== Assigned task ==
The whole listing is to be written out again exactly; the pictures are not.

━━━━━━━━━━

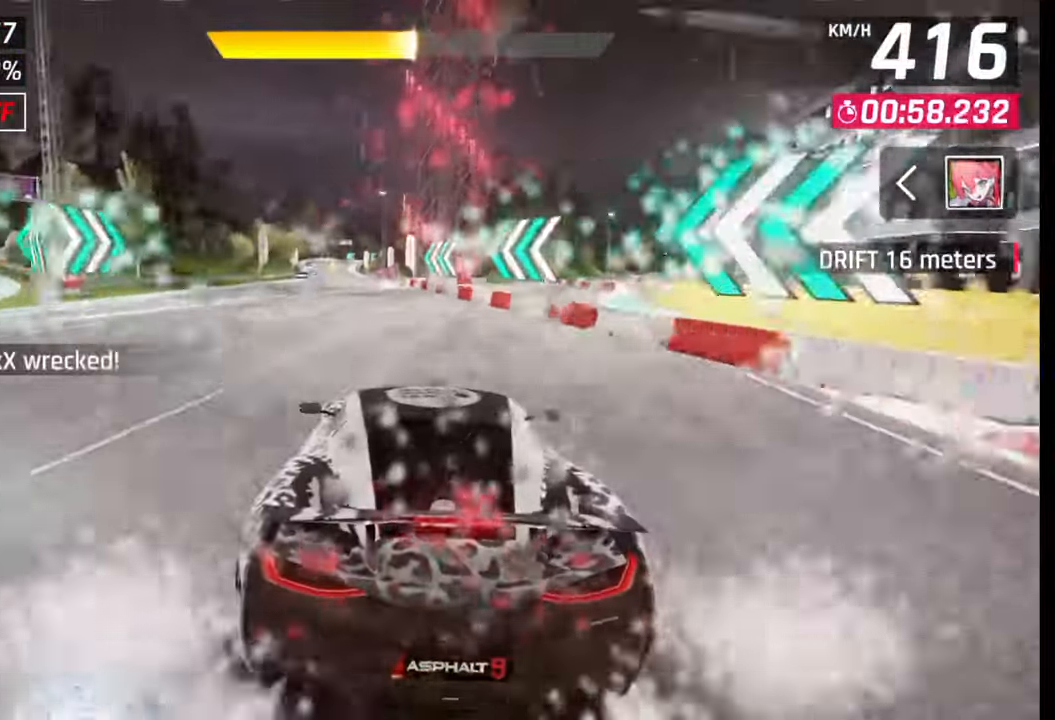
{"buttons": [], "left_stick": "left", "right_stick": "center", "events": [[167, "CROSS", "down"], [233, "CROSS", "up"], [400, "left_stick", "left"]]}
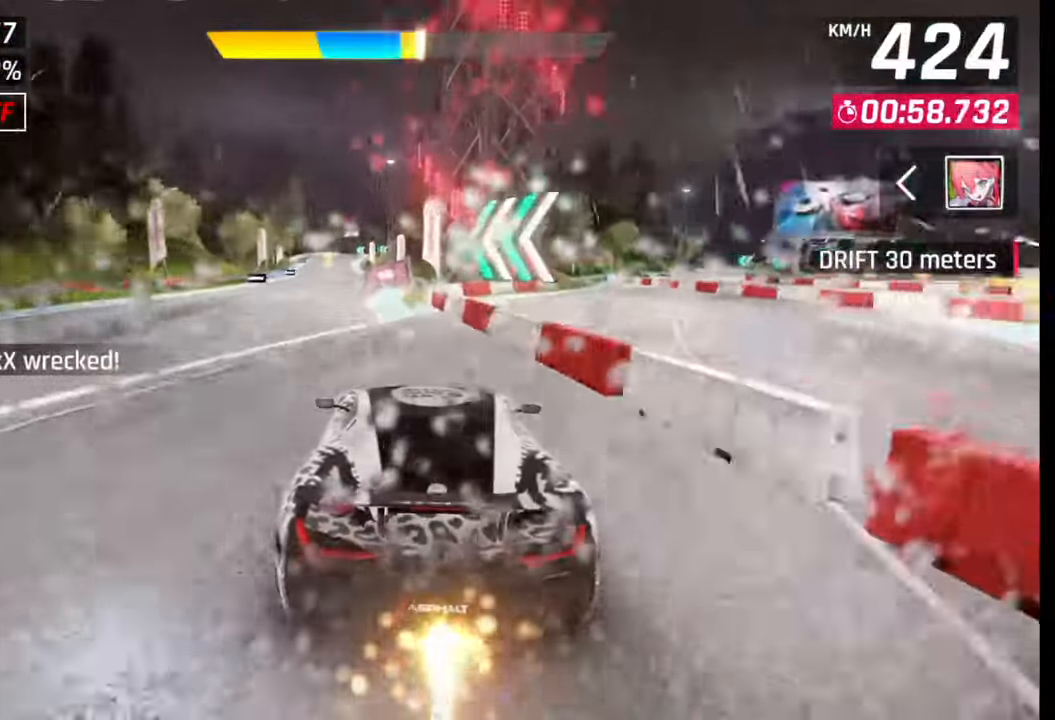
{"buttons": [], "left_stick": "center", "right_stick": "center", "events": [[350, "left_stick", "down-left"], [500, "left_stick", "center"]]}
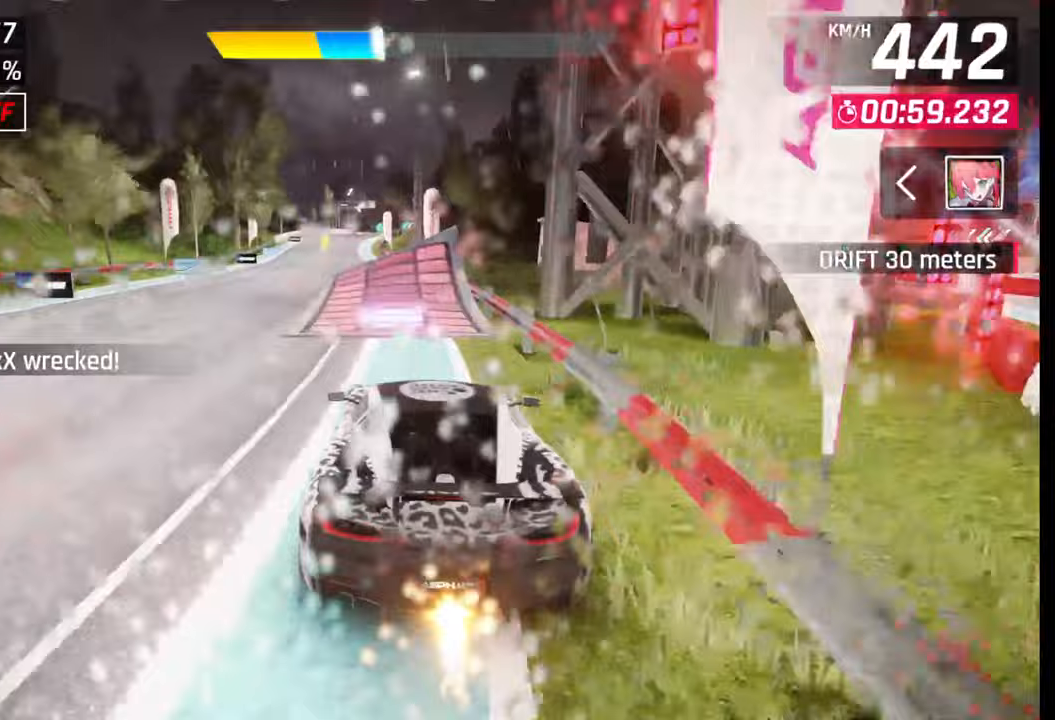
{"buttons": ["R1"], "left_stick": "center", "right_stick": "center", "events": [[117, "SQUARE", "down"], [150, "SQUARE", "up"], [267, "CROSS", "down"], [300, "R1", "down"], [350, "CROSS", "up"], [350, "R1", "up"], [417, "CROSS", "down"], [417, "R1", "down"], [483, "CROSS", "up"]]}
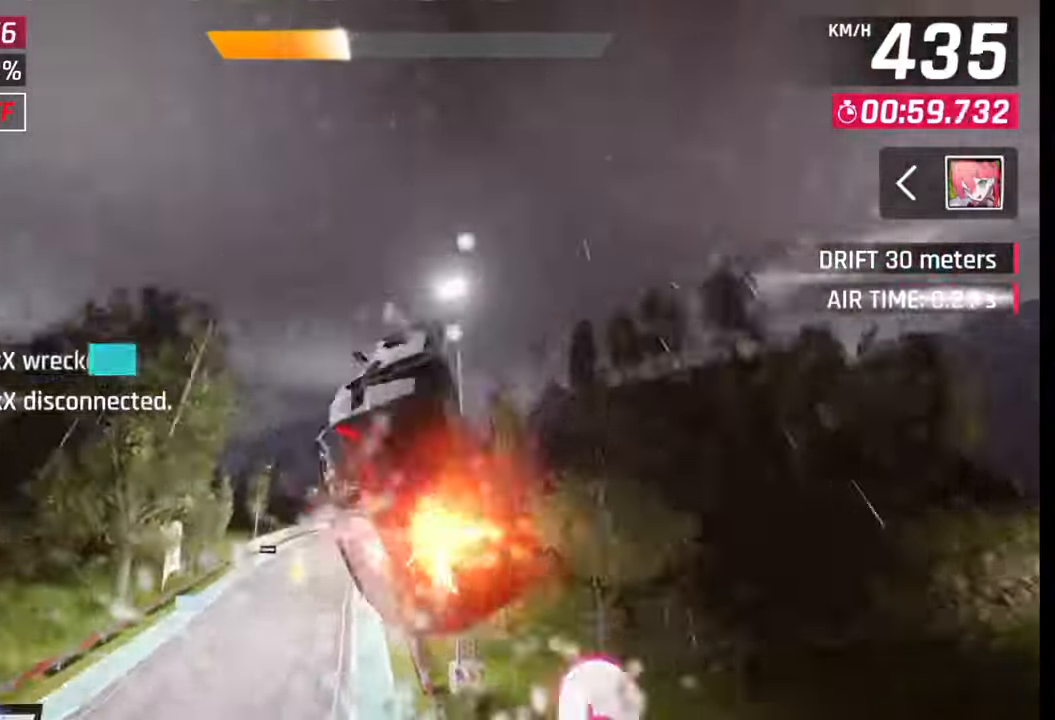
{"buttons": ["R1"], "left_stick": "center", "right_stick": "center", "events": [[33, "R1", "up"], [100, "CROSS", "down"], [100, "R1", "down"], [150, "CROSS", "up"], [167, "R1", "up"], [250, "CROSS", "down"], [250, "R1", "down"], [350, "CROSS", "up"], [350, "R1", "up"], [400, "R1", "down"], [417, "CROSS", "down"], [500, "CROSS", "up"]]}
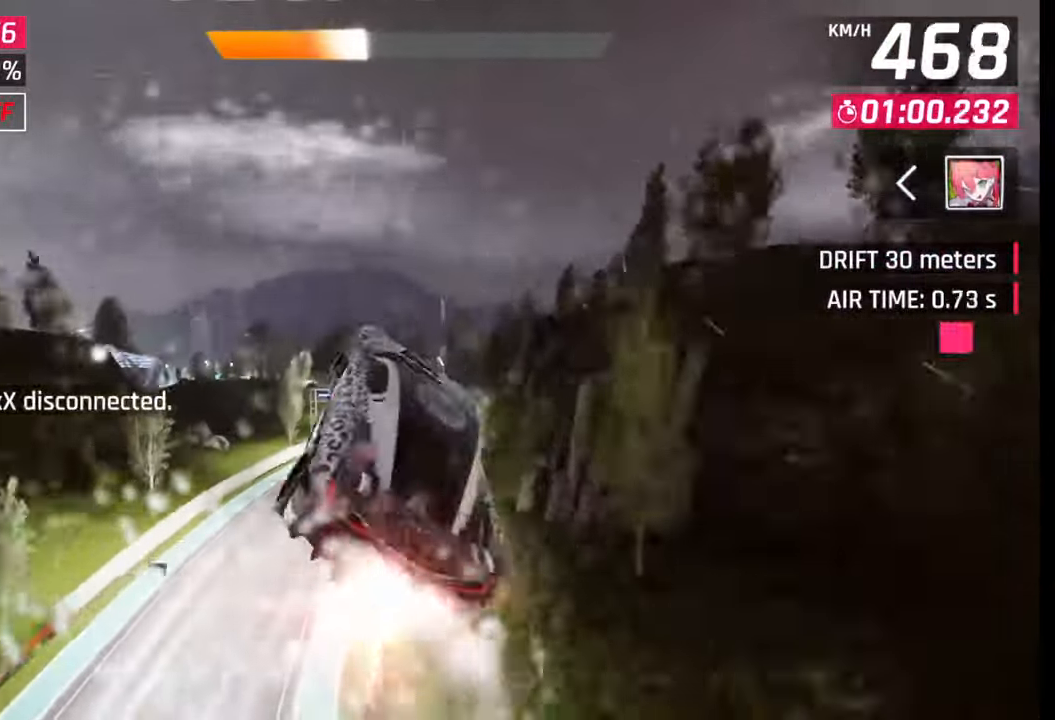
{"buttons": ["CROSS", "R1"], "left_stick": "center", "right_stick": "center", "events": [[17, "R1", "up"], [100, "CROSS", "down"], [100, "R1", "down"], [167, "R1", "up"], [183, "CROSS", "up"], [267, "CROSS", "down"], [267, "R1", "down"], [333, "CROSS", "up"], [333, "R1", "up"], [417, "CROSS", "down"], [417, "R1", "down"]]}
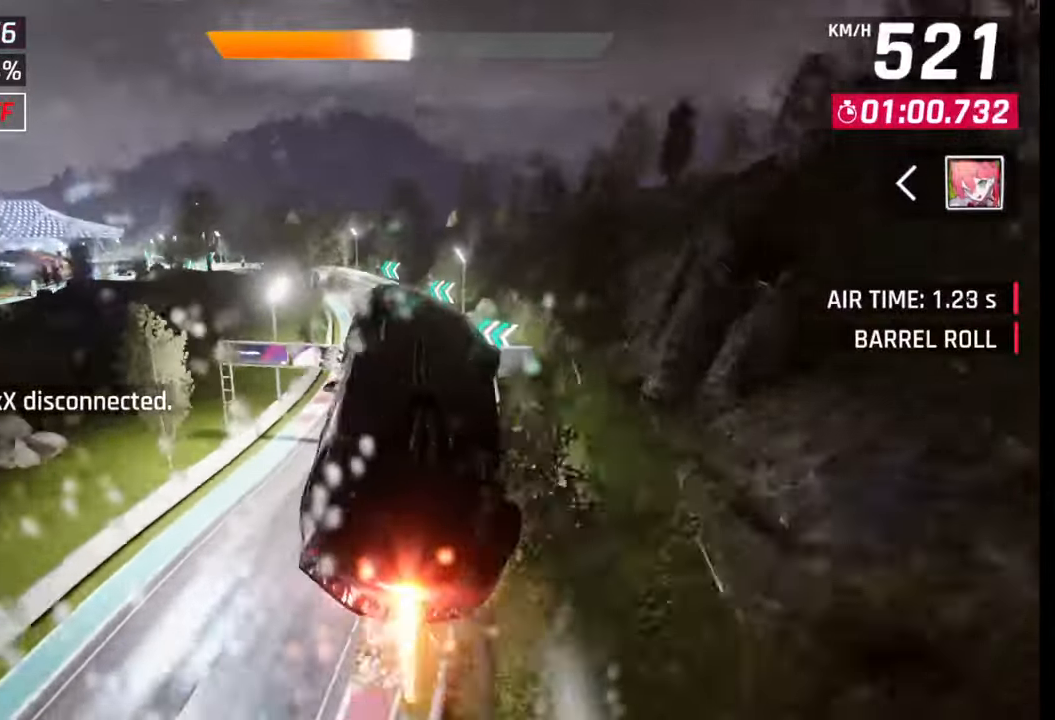
{"buttons": [], "left_stick": "left", "right_stick": "center", "events": [[17, "CROSS", "up"], [17, "R1", "up"], [50, "left_stick", "left"], [133, "SQUARE", "down"], [250, "SQUARE", "up"]]}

━━━━━━━━━━

== Response to this exercise ==
{"buttons": [], "left_stick": "left", "right_stick": "center", "events": [[167, "CROSS", "down"], [233, "CROSS", "up"], [400, "left_stick", "left"]]}
{"buttons": [], "left_stick": "center", "right_stick": "center", "events": [[350, "left_stick", "down-left"], [500, "left_stick", "center"]]}
{"buttons": ["R1"], "left_stick": "center", "right_stick": "center", "events": [[117, "SQUARE", "down"], [150, "SQUARE", "up"], [267, "CROSS", "down"], [300, "R1", "down"], [350, "CROSS", "up"], [350, "R1", "up"], [417, "CROSS", "down"], [417, "R1", "down"], [483, "CROSS", "up"]]}
{"buttons": ["R1"], "left_stick": "center", "right_stick": "center", "events": [[33, "R1", "up"], [100, "CROSS", "down"], [100, "R1", "down"], [150, "CROSS", "up"], [167, "R1", "up"], [250, "CROSS", "down"], [250, "R1", "down"], [350, "CROSS", "up"], [350, "R1", "up"], [400, "R1", "down"], [417, "CROSS", "down"], [500, "CROSS", "up"]]}
{"buttons": ["CROSS", "R1"], "left_stick": "center", "right_stick": "center", "events": [[17, "R1", "up"], [100, "CROSS", "down"], [100, "R1", "down"], [167, "R1", "up"], [183, "CROSS", "up"], [267, "CROSS", "down"], [267, "R1", "down"], [333, "CROSS", "up"], [333, "R1", "up"], [417, "CROSS", "down"], [417, "R1", "down"]]}
{"buttons": [], "left_stick": "left", "right_stick": "center", "events": [[17, "CROSS", "up"], [17, "R1", "up"], [50, "left_stick", "left"], [133, "SQUARE", "down"], [250, "SQUARE", "up"]]}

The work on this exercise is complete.